Amusement sparkles in his dark eyes. “When it matters, yes.” He steps closer, pushing my hips into him with one hand on my back. He cups the back of my head with his other hand. “And when it matters,” he says as his breath skates across my lips, “no.”
And then his mouth is on mine, firm and demanding and arrogant, because he already knew I wanted it. He ropes a fist around my hair and pulls my head back to get a better angle of my neck. He takes it, and when I feel the edge of his teeth scrape against the underside of my jaw, I know that we may end up doing this right in front of Ned’s house.
“Inside,” I whisper, pushing against his chest. I charge up the steps while fumbling for my keys in my purse. Not because of the whiskeys I pounded back—I sweated those out on the dance floor—but because I’m suddenly very nervous about being with Sebastian. About pleasing Sebastian.
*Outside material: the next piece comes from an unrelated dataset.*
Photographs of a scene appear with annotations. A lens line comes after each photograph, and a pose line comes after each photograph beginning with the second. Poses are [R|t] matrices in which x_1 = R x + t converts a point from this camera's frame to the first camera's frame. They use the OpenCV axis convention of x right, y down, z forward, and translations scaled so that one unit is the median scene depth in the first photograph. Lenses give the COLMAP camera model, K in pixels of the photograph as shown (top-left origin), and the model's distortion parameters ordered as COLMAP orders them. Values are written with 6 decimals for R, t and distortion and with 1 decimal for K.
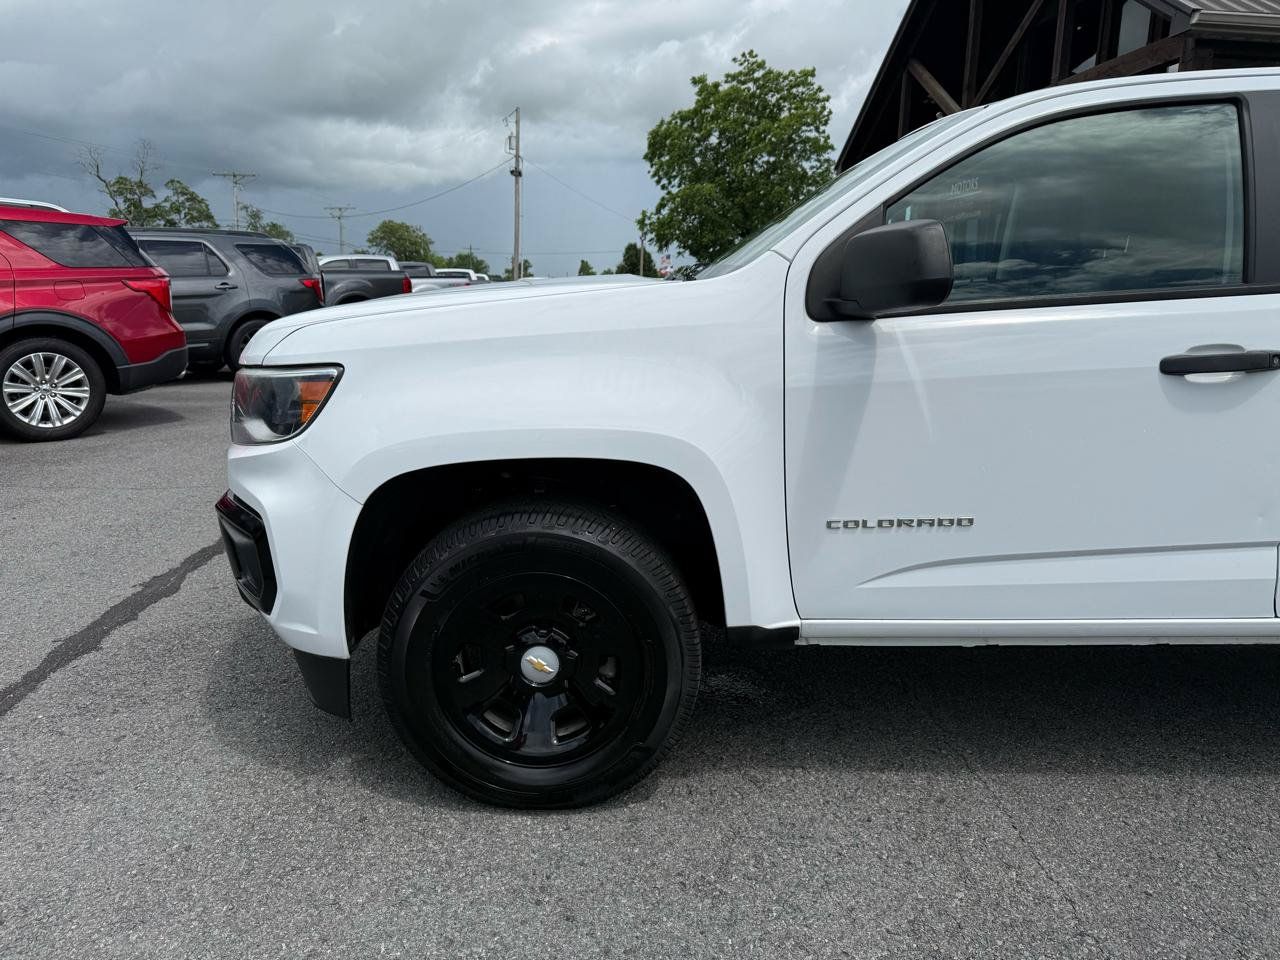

I finally find my keys. I pull them out, then drop them—twice—each time earning a loud clank and a groan from behind me as I bend over to retrieve them, my extremely short dress not made for modesty at that angle. This is the longest, most graceless trip up a set of stairs in my life. If I wasn’t so anxious to get inside, I’d be mortified. Finally, I get a good grasp of the ring, climbing the last few steps.
It turns out I don’t need my keys.
“What the . . .” I come to a dead stop in front of the iron gate with the visibly mangled lock. The door sits open a crack.
Sebastian grabs my arms and shifts me back behind him before slipping through, the tension suddenly radiating off him palpable. When we find that the front door sits ajar as well, he smoothly reaches back and hands me his keys. “Take my car and drive down the street. Lock the doors,” he whispers calmly, without looking behind him. Then he disappears through the front door.
Leaving me standing there, debating whether I should actually listen to him or not.
TWENTY
ICE
This is not a coincidence.
Ivy’s home has been trashed, the flat-screen smashed instead of taken, the heating vents ripped from the walls, drawers pulled out and overturned, the couch torn apart and emptied.
Someone was searching for something.
I slide my piece out of my boot and flick off the safety. Standing in the living room, I simply breathe and listen. For creaks, for windows sliding, for anything that might indicate the person is still here.
Or people. Because what I see here suggests more than one person.